Task material below:

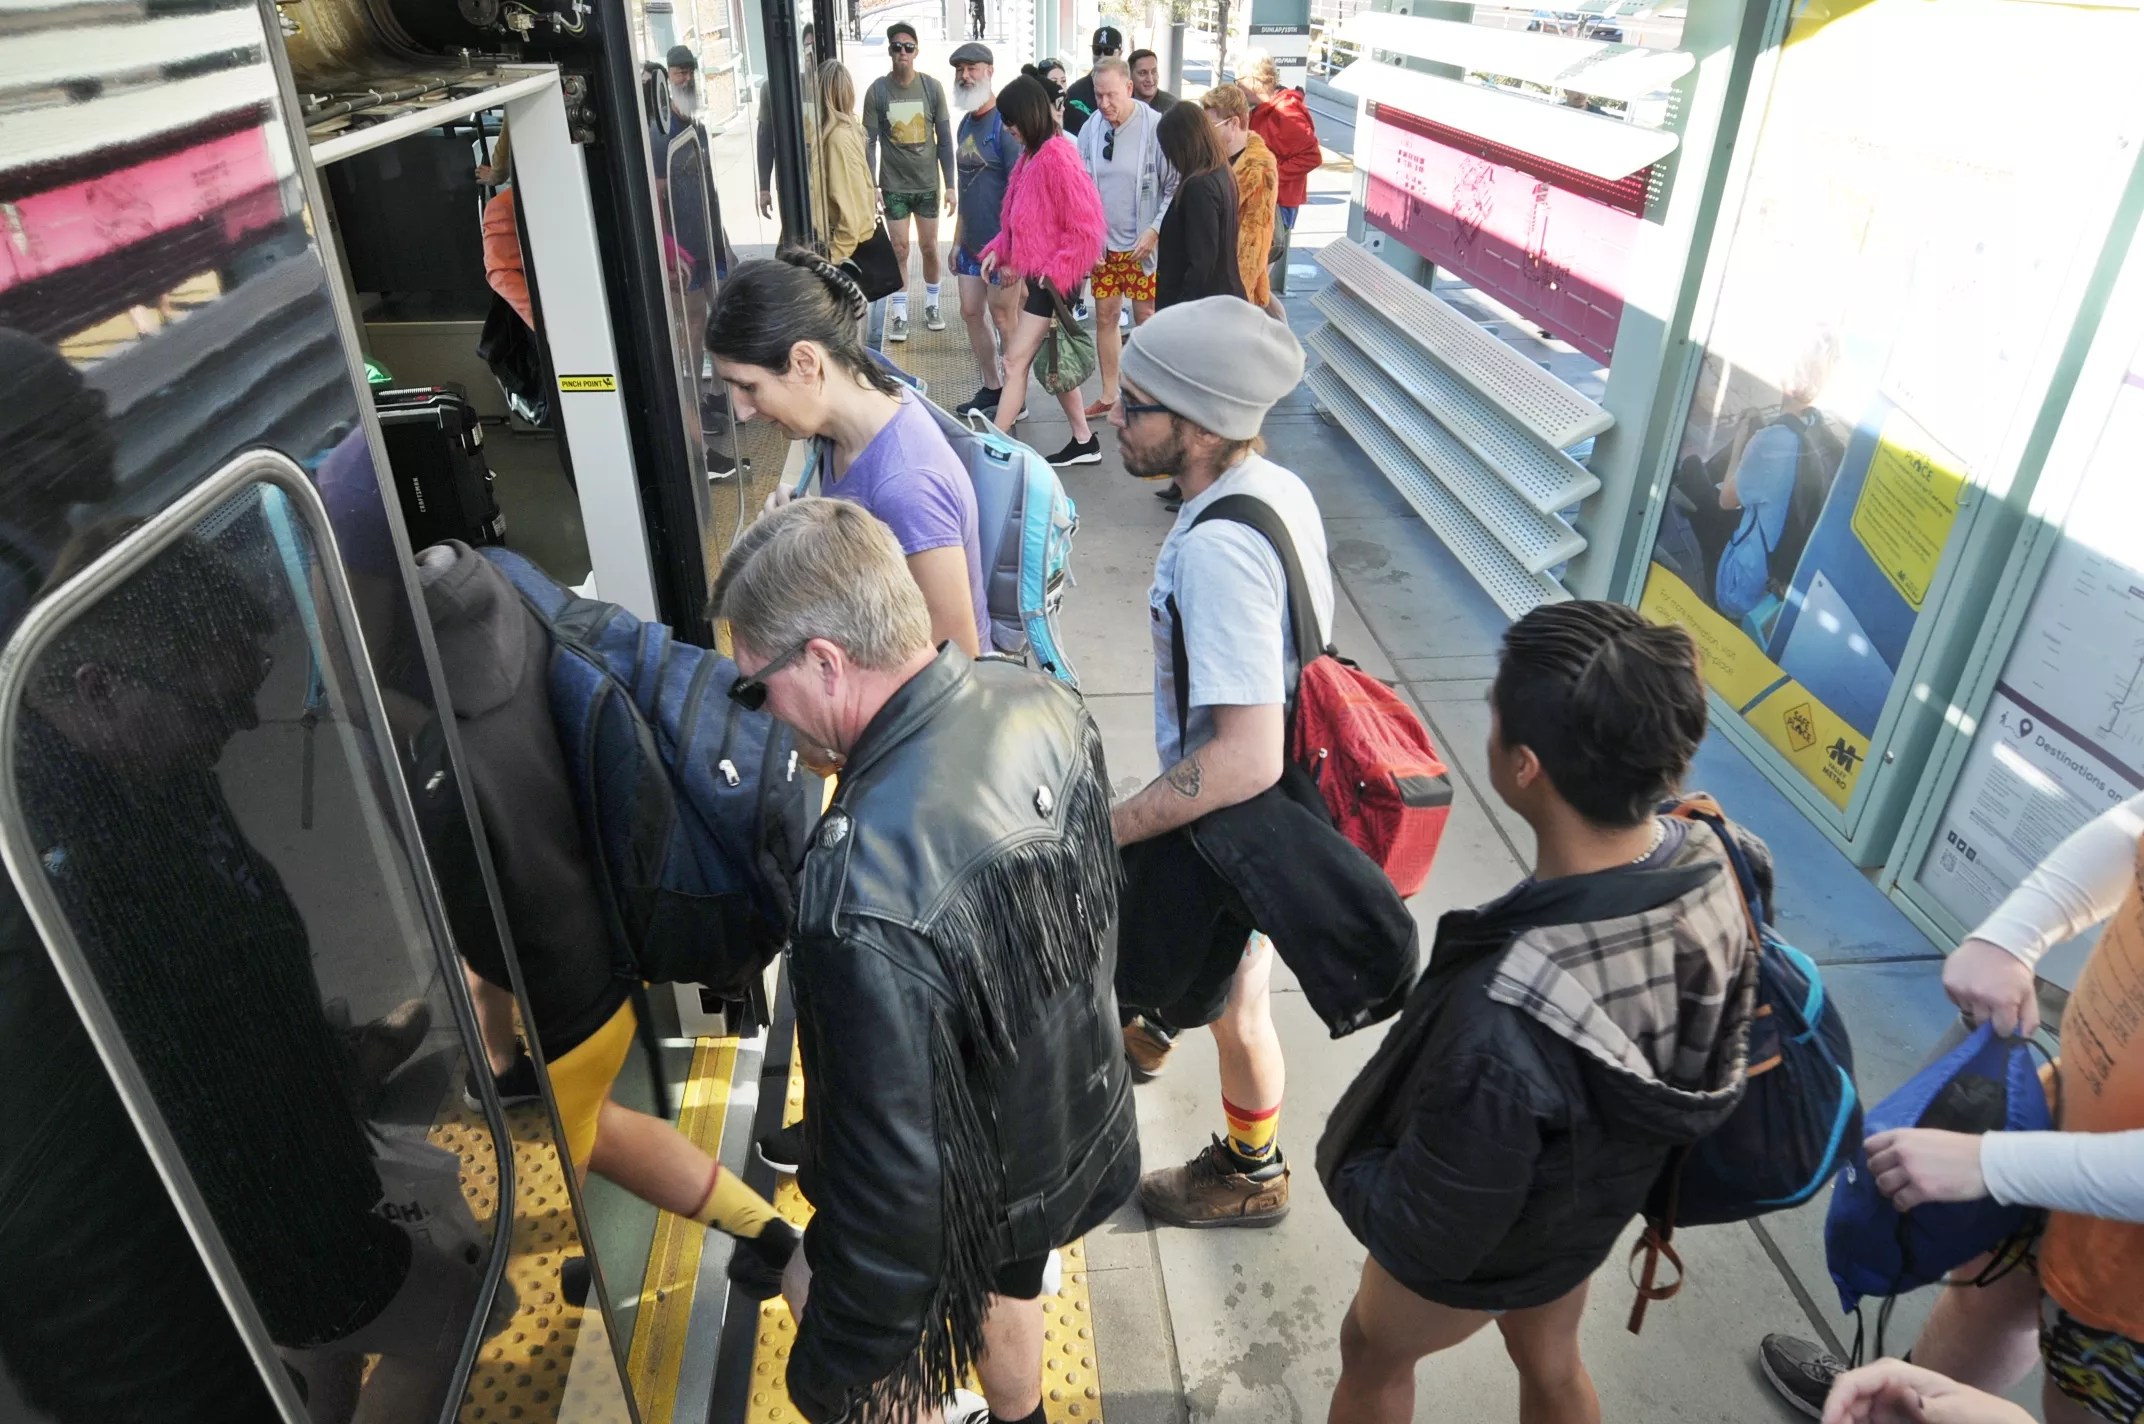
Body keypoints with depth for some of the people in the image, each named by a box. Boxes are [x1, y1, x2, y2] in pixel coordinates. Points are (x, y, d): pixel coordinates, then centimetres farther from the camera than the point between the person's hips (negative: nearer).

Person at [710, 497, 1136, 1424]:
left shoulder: (866, 893, -42)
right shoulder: (1045, 703, -17)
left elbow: (891, 1166, -32)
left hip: (978, 1200, -6)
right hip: (1085, 1125, 7)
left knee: (824, 1291, 25)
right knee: (1003, 1287, 34)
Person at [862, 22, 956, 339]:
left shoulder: (933, 88, -3)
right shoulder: (877, 91, -5)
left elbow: (945, 139, 0)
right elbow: (869, 142, -3)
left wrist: (949, 185, -2)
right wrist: (870, 186, -9)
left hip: (928, 183, 1)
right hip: (894, 185, -1)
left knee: (930, 246, 8)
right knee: (899, 248, 2)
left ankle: (932, 304, 26)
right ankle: (899, 312, 12)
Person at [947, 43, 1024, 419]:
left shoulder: (1004, 124, -15)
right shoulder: (966, 123, 10)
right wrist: (957, 240, 17)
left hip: (1001, 243, -8)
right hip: (972, 242, 8)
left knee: (1004, 317, 1)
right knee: (971, 312, 11)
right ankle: (991, 387, 25)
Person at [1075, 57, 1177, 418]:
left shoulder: (1156, 127, -14)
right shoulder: (1091, 129, -3)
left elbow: (1175, 186, -9)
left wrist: (1155, 230, -15)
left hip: (1143, 244, -4)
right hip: (1102, 242, 4)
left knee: (1147, 317, 4)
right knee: (1105, 316, 11)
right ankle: (1109, 395, 25)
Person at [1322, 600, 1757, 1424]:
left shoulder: (1508, 1019, -47)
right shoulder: (1716, 865, -25)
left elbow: (1425, 1235, -30)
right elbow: (1711, 1042, -3)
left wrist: (1348, 1165, -10)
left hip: (1474, 1246, -5)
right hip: (1593, 1202, 6)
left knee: (1374, 1356, 27)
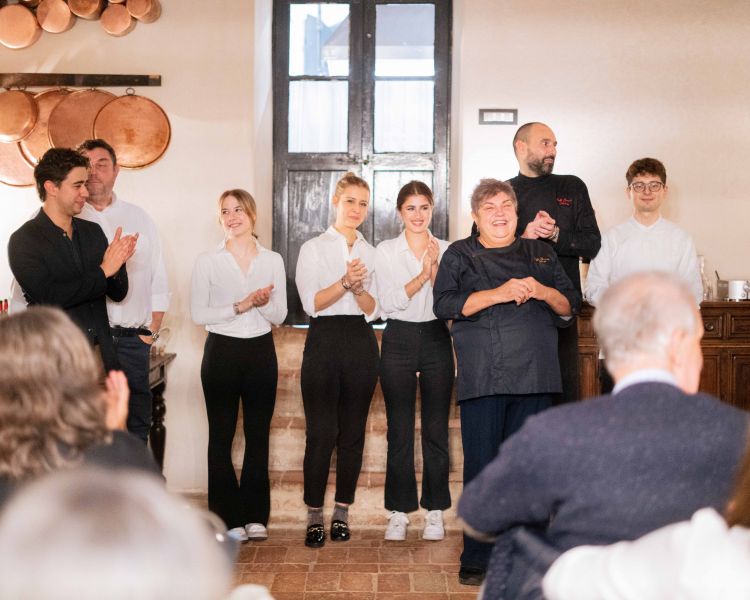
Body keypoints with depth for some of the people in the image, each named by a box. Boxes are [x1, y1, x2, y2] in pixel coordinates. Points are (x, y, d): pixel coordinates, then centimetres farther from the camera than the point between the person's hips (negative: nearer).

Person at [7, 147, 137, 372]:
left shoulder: (93, 231, 8)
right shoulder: (23, 240, -7)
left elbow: (118, 294, 9)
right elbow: (48, 298, -18)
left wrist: (117, 263, -12)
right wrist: (103, 271, -14)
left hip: (103, 354, 5)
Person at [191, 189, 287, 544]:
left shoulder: (273, 261, 6)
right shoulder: (207, 262, 0)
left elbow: (279, 316, 5)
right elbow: (198, 314, -6)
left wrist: (263, 302, -16)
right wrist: (241, 306, -16)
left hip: (261, 353, 2)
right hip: (222, 352, -2)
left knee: (258, 435, 6)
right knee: (221, 437, 1)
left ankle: (255, 515, 14)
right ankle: (229, 518, 9)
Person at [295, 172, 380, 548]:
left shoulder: (371, 253, 13)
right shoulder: (313, 248, 4)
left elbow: (373, 310, 7)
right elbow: (312, 303, -6)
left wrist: (359, 288, -12)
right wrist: (344, 282, -20)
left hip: (361, 343, 3)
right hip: (324, 341, -3)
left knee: (353, 432, 5)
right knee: (321, 432, -6)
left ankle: (341, 514, 15)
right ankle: (314, 517, 2)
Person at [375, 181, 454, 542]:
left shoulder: (446, 251, 6)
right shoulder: (385, 252, 3)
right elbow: (389, 303, -7)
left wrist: (435, 269, -14)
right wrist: (423, 274, -15)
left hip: (436, 339, 1)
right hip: (399, 340, -1)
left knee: (436, 429, 4)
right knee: (399, 430, 3)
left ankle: (435, 511, 14)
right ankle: (399, 512, 11)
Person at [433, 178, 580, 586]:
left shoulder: (540, 254, 19)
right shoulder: (459, 255, 10)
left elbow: (570, 307, 17)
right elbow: (444, 304, -5)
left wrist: (544, 292, -5)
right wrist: (499, 294, -14)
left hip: (534, 375, 3)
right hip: (482, 379, -3)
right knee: (481, 468, -4)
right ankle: (476, 560, 6)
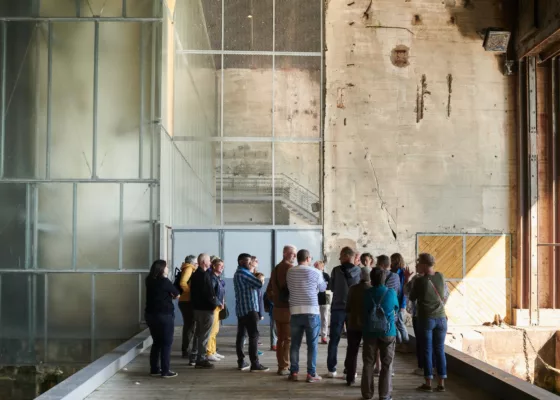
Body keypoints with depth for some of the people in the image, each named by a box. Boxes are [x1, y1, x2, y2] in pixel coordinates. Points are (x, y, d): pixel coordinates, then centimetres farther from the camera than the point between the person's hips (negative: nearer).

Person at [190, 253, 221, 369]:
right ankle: (201, 359, 1)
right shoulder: (205, 275, -18)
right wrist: (218, 303, -10)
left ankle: (199, 356, 26)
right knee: (204, 335, -2)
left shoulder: (195, 274, 11)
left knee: (199, 333, 18)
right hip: (206, 308, -9)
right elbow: (209, 294, -21)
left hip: (197, 307, 9)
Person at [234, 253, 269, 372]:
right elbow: (258, 284, -15)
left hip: (241, 309, 10)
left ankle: (241, 362, 9)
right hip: (249, 308, -10)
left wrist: (255, 277, 3)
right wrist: (260, 278, 5)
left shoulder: (237, 273, 20)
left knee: (241, 335, 8)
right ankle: (255, 364, -13)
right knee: (254, 335, -10)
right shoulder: (244, 273, -13)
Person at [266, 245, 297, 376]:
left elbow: (269, 291, 15)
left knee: (280, 338, 13)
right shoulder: (290, 268, -14)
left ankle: (281, 366, 19)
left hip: (277, 308, 8)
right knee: (289, 339, -2)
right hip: (288, 308, -8)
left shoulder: (276, 268, 12)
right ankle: (284, 367, -1)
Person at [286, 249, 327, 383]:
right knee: (312, 344, 3)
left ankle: (294, 372, 11)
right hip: (312, 312, -3)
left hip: (295, 312, 3)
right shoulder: (315, 272, -5)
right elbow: (323, 288, 11)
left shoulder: (290, 272, 2)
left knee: (295, 344, 9)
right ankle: (311, 374, 4)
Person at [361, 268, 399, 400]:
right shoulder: (391, 293, -4)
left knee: (368, 363, 9)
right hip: (388, 332, -1)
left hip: (370, 332, 1)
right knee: (386, 365, 4)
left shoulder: (367, 293, -3)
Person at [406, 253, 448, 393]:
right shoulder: (441, 276, -1)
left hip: (426, 319, -3)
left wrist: (407, 280, 9)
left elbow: (412, 298, 0)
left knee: (427, 351, 4)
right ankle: (441, 383, 9)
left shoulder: (419, 281, -14)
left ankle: (428, 383, 8)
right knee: (440, 351, 7)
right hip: (441, 318, 4)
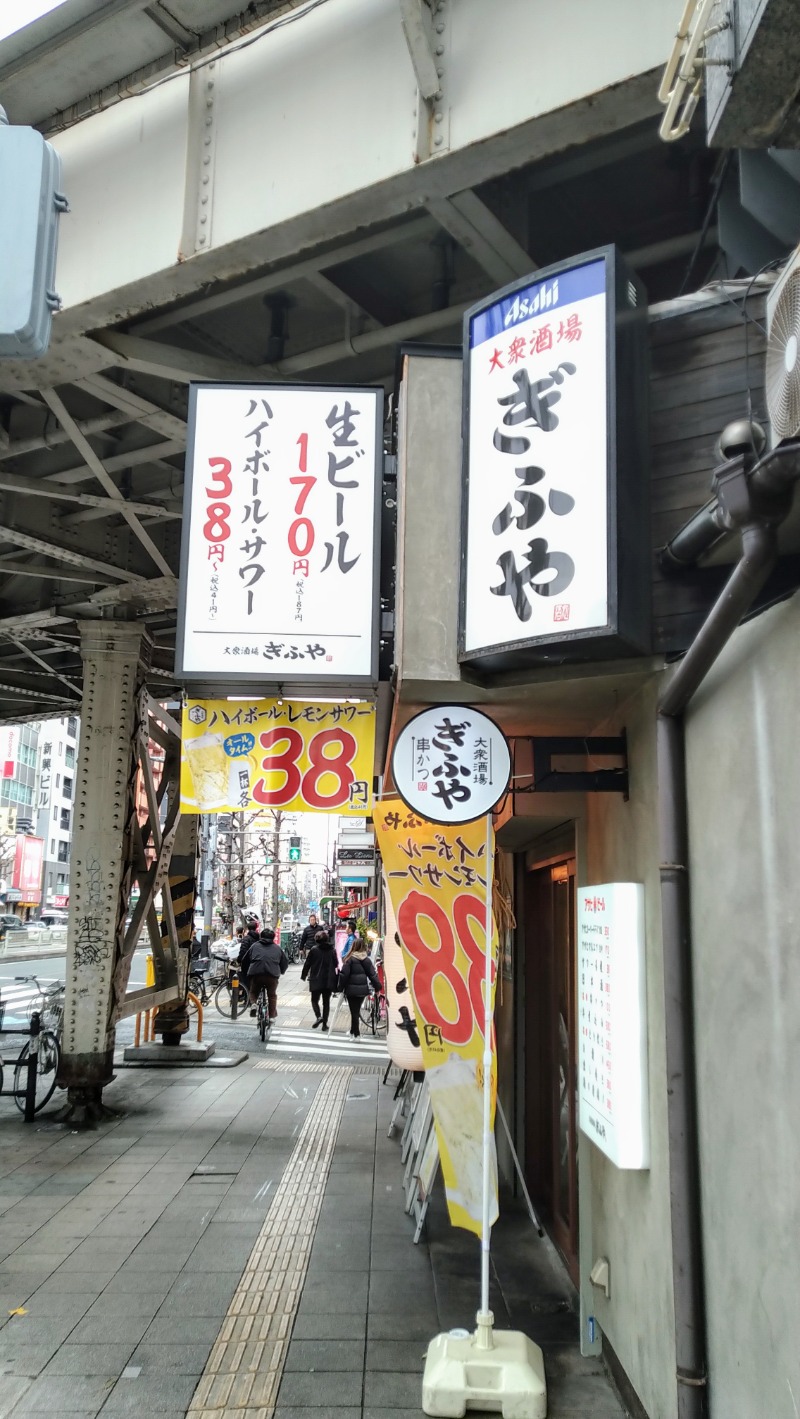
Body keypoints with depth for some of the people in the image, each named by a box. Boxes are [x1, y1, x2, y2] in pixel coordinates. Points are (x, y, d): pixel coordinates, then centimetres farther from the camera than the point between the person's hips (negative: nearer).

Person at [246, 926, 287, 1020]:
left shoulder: (255, 945, 20)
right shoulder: (277, 948, 22)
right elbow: (285, 963, 25)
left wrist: (246, 973, 35)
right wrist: (280, 972, 42)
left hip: (256, 974, 0)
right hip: (272, 975, 1)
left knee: (253, 992, 23)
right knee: (272, 995, 21)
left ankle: (253, 1004, -4)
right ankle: (272, 1015, 16)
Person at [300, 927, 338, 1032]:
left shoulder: (314, 950, -7)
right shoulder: (332, 951, 3)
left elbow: (307, 964, -3)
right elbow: (336, 965, 10)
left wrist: (304, 975, 8)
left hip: (316, 980, -3)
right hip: (329, 981, 3)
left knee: (315, 1000, 9)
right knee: (326, 1002, 11)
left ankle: (318, 1016, -17)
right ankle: (324, 1024, 8)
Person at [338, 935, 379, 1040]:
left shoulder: (350, 959, -10)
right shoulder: (366, 959, 2)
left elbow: (344, 974, -12)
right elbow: (372, 974, 3)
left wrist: (341, 986, -1)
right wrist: (377, 987, 10)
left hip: (352, 989, -4)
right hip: (363, 989, 4)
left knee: (354, 1012, 4)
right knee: (356, 1010, 18)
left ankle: (356, 1034, 7)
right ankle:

End of Task material.

▶ **Problem to solve**: Rewrite only the part of the data that opens with the line containing "left knee: (258, 435, 6)" and closes with the line containing "right elbow: (389, 303, -7)", changing "Person" to "Subject" and keeping everything else the same.

▶ **Answer for this exercise**:
left knee: (258, 435, 6)
right knee: (221, 437, 1)
left ankle: (255, 515, 14)
right ankle: (229, 518, 9)
Subject at [295, 172, 380, 548]:
left shoulder: (371, 253, 13)
right shoulder: (313, 248, 4)
left elbow: (373, 310, 7)
right elbow: (312, 303, -6)
left wrist: (359, 288, -12)
right wrist: (344, 282, -20)
left hip: (361, 343, 3)
right hip: (324, 341, -3)
left knee: (353, 432, 5)
right knee: (321, 432, -6)
left ankle: (341, 514, 15)
right ankle: (314, 517, 2)
Subject at [375, 181, 454, 542]:
left shoulder: (446, 251, 6)
right shoulder: (385, 252, 3)
right elbow: (389, 303, -7)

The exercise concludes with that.